Crichton tells the kids he has become interested in why people “really want to tell other people how to behave.” Many possess, he says, “a deep and secret impulse to live in a totalitarian state.” No one who reads comments left on literary blogs or who has attended a meeting of the PTA or a congressional subcommittee can reasonably argue otherwise. I’ve been rereading Joseph Brodsky’s essays in On Grief and Reason, including his Nobel lecture from 1987. Before we start congratulating our enlightened, let-and-let-live selves, consider the words of a poet who experienced the totalitarian impulse first-hand:

“A literate, educated person, to be sure, is fully capable, after reading some political treatise or tract, of killing his like, and even of experiencing, in so doing, a rapture of conviction. Lenin was literate, Stalin was literate, so was Hitler; as for Mao Zedong, he even wrote verse. What all these men have in common, though, was that their hit list was longer than their reading list.”

As though he were administering a fast-acting antidote to moral smugness (his and ours), Brodsky quickly adds:

“What's wrong with discourses about the obvious is that they corrupt consciousness with their easiness, with the quickness with which they provide one with moral comfort, with the sensation of being right. Herein lies their temptation, similar in its nature to the temptation of a social reformer who begets this evil.”

2 comments:

Anonymous said...

You've touched on a topic that's preoccupied me for the past few years -- flaring up especially during these last months of the presidential race. Adam Zagajewski has an essay in the fall issue of THREEPENNY REVIEW, available online, about Milosz. Zagajewski and other Polish poets, young at the time, sent some poems to Milosz in Berkeley for comment. His letter arrived in response. "It couldn't have been more devastating," Adam writes. "Milosz basically dismissed the whole business of socially critical art, reducing our efforts to the well-meaning but aesthetically uninteresting and totally predictable reactions of inexperienced youngsters, He extolled 'metaphysical distance' quoting Aleksander Wat's sentence on the necessity of fighting against Communism on metaphysical grounds." I think he'd agree with Brodsky that "discourses about the obvious" do indeed corrupt, if only by way of mediocrity -- but in especially perilous times, as Milosz showed us in THE CAPTIVE MIND, with fatal results.

Anonymous said...

I’ve always believed the most precious right, though not formally articulated in the Bill of Rights, is the right to be left alone. In human history it’s also the most anomalous, held in deep suspicion always by most of humanity and by each of us at least on occasion.

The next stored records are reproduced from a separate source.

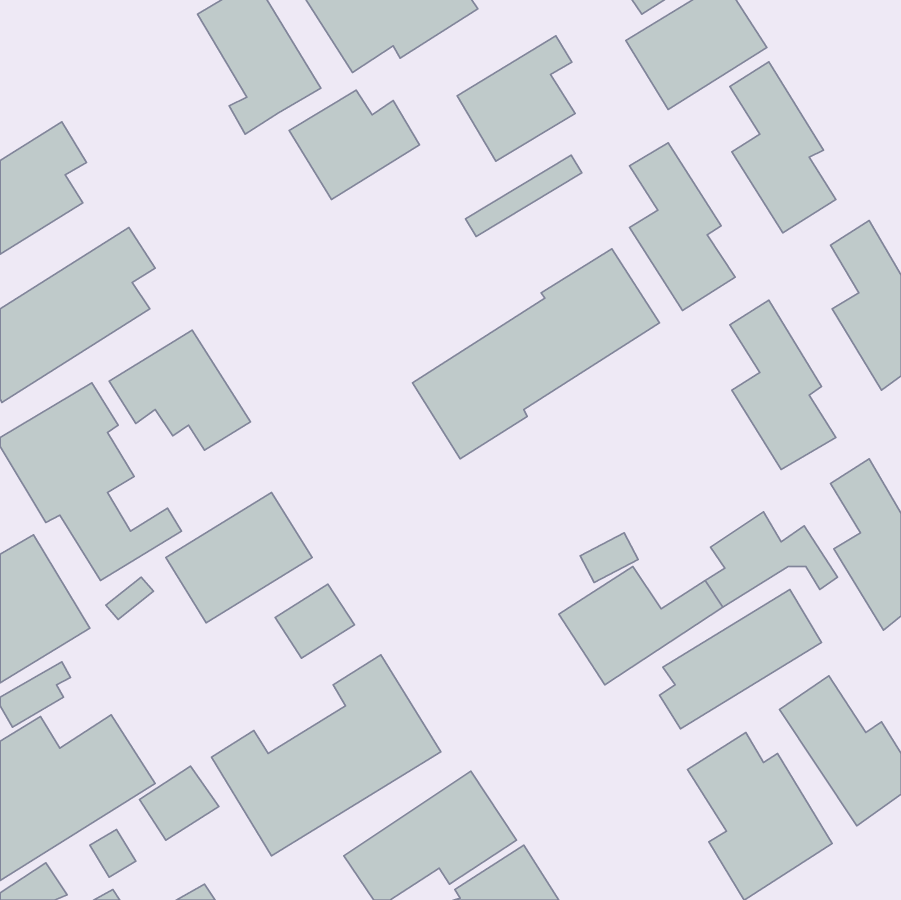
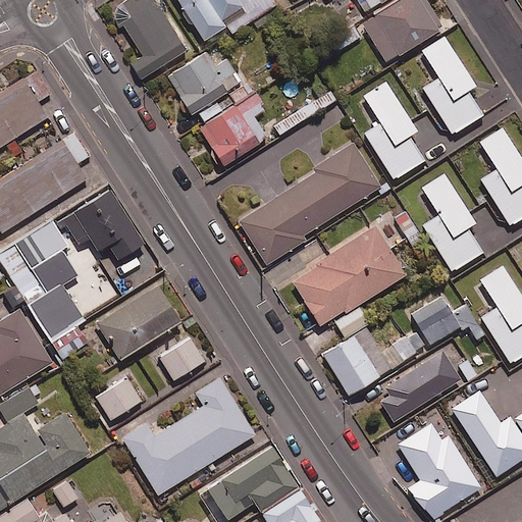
building: [457,36,575,161] -> [200,94,268,166]
building: none -> [292,226,407,326]
building: [139,766,219,840] -> [96,377,142,420]

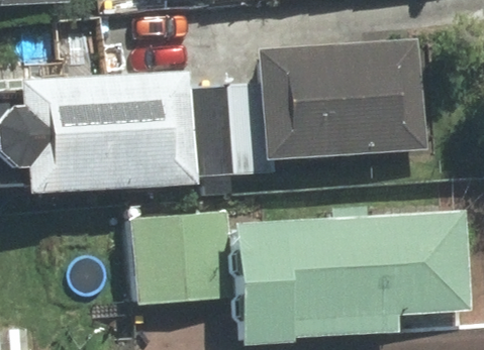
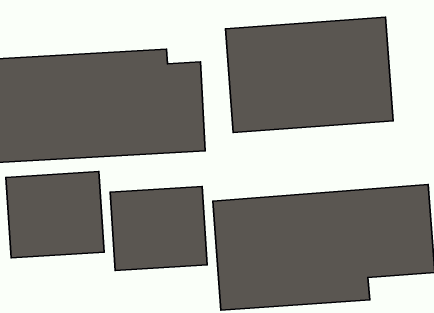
building: none -> [6,172,104,258]

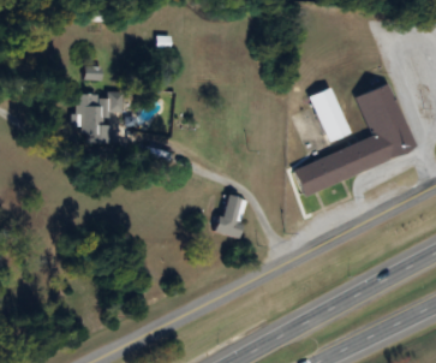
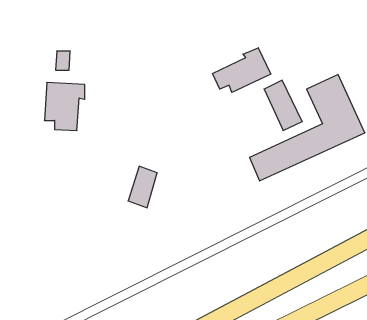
building: none -> [213,48,271,92]
building: [216,195,247,239] -> [128,166,157,208]

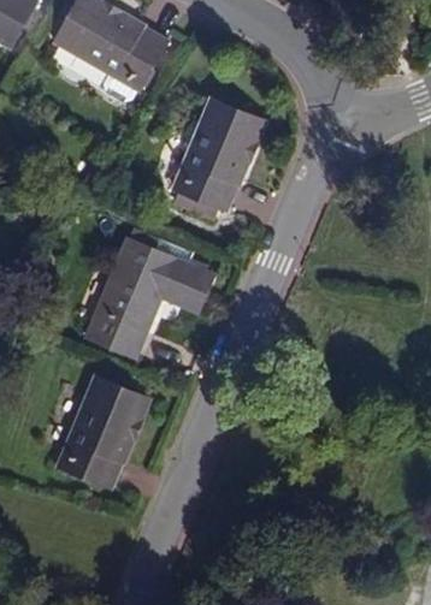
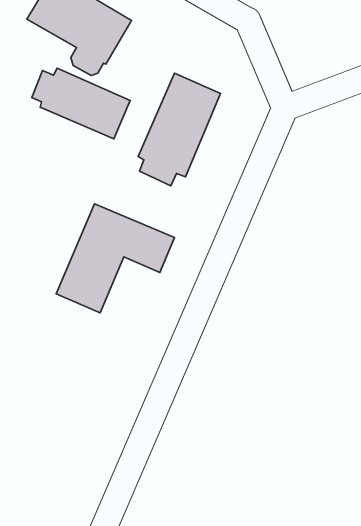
building: none -> [32,68,130,139]
building: [60,378,146,486] -> none

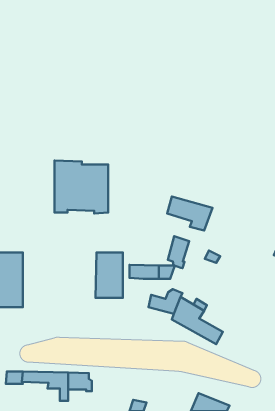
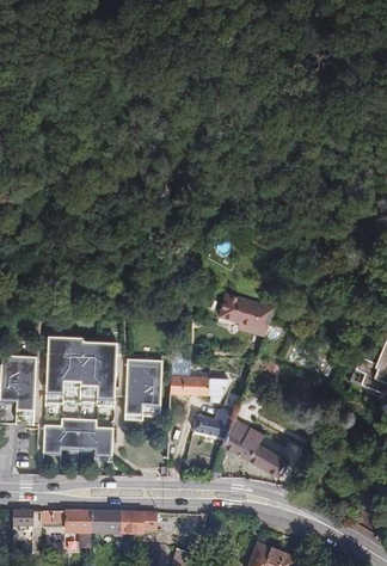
building: [54,161,108,214] -> [47,339,115,406]
building: [168,236,189,268] -> none
building: none -> [45,422,113,459]
building: none -> [118,512,156,533]

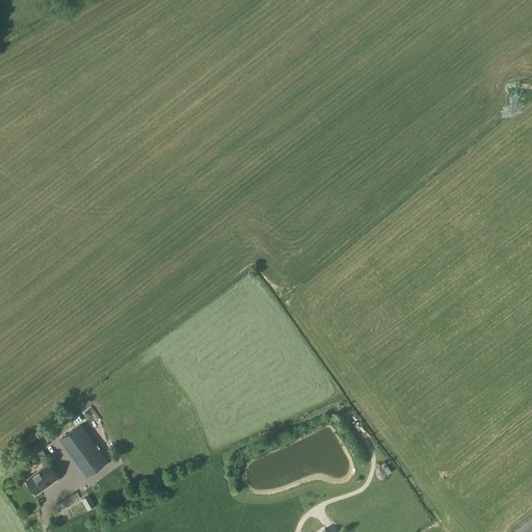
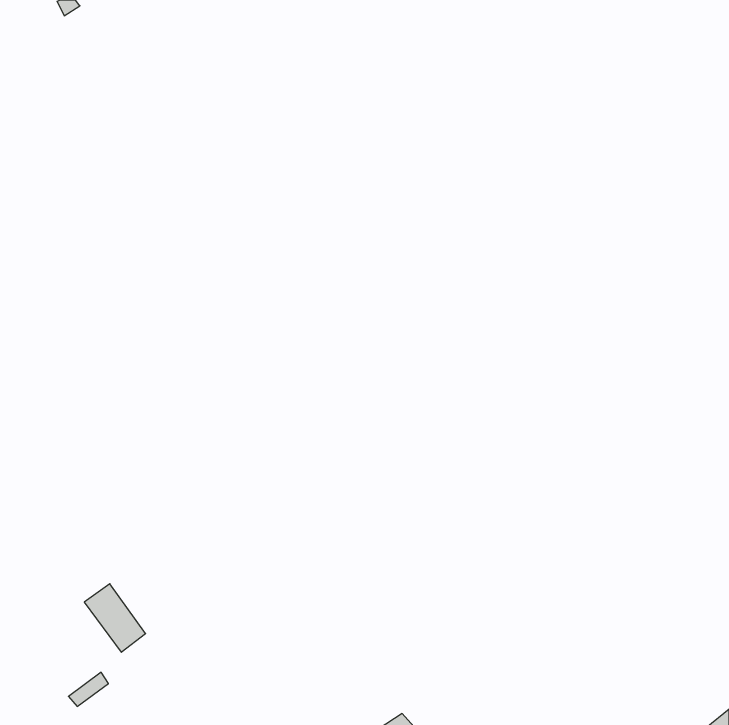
building: [26,467,59,497] -> none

Funny you should mention that—it reminds me of Jonathan Rauch's "Caring for Your Introvert" in The Atlantic (see a follow-up here. There's also a book called "The Introvert Advantage" with terrible writing but some reasonable content nonetheless hiding within it.

In any event, I too value the right to be left alone, but I suspect that value is more a product of my own disposition than one universally held by humanity. I gave my freshmen "Caring for Your Introvert," as part of an assignment, and most of them either thought it applied to someone they knew or to no one. Perhaps that's a statement more about them than introversion, but I still think it an interesting datum.